# What you should do
Every line of the records below from the line with "fruit basket: none" up to and including the line with "mug: present [450,169,492,218]" must be reproduced exactly, and no line outside that range.
[Data to process Boundary: Start]
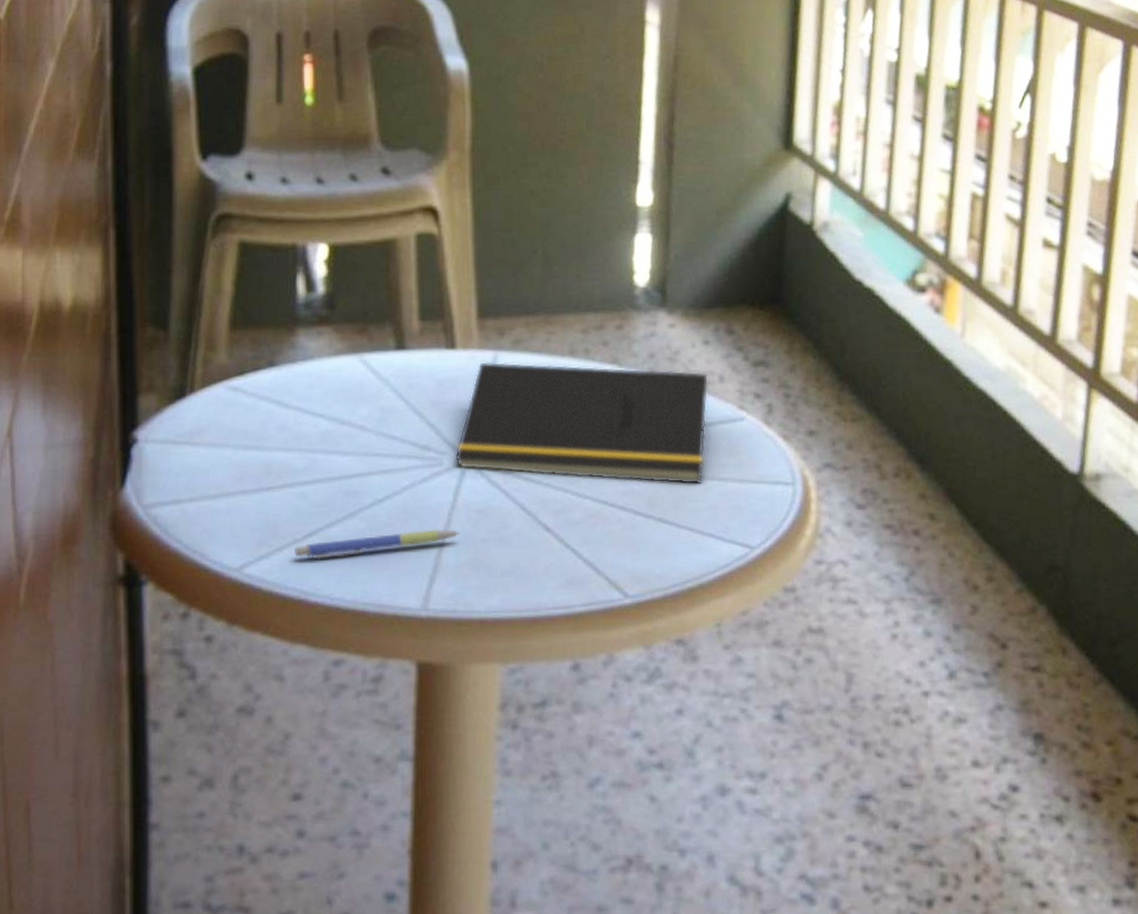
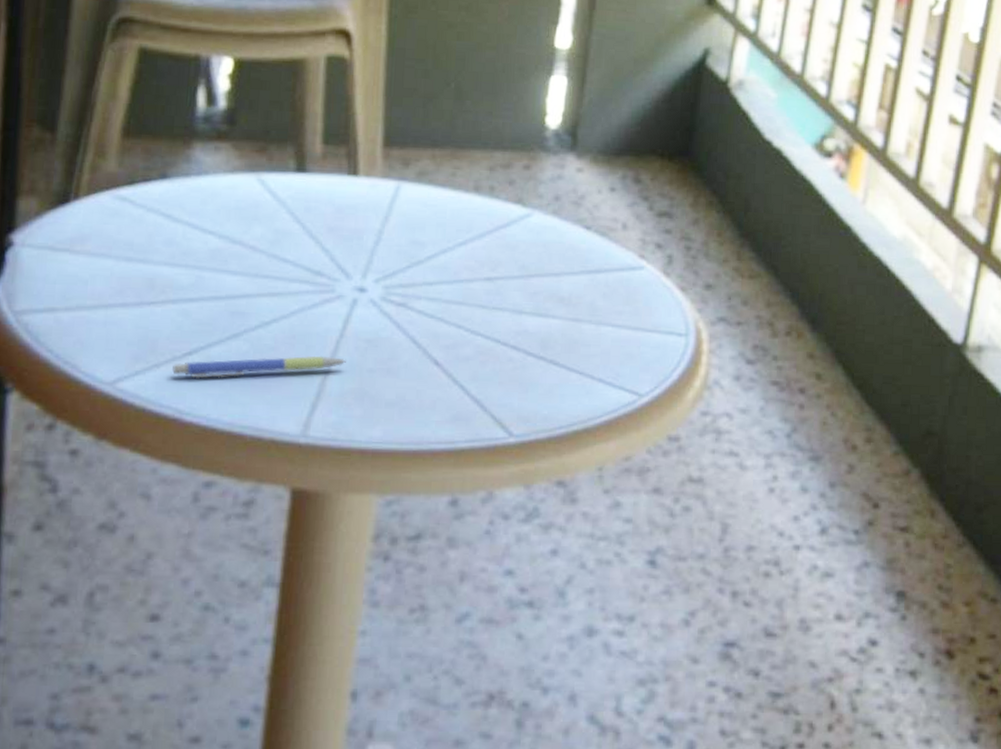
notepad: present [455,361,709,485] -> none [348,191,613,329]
[Data to process Boundary: End]
[Data to process Boundary: Start]
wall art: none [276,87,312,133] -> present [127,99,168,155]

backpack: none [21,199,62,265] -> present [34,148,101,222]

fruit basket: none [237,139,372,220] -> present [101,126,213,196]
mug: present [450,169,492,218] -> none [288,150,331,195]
[Data to process Boundary: End]
# Exercise result
fruit basket: none [237,139,372,220] -> present [101,126,213,196]
mug: present [450,169,492,218] -> none [288,150,331,195]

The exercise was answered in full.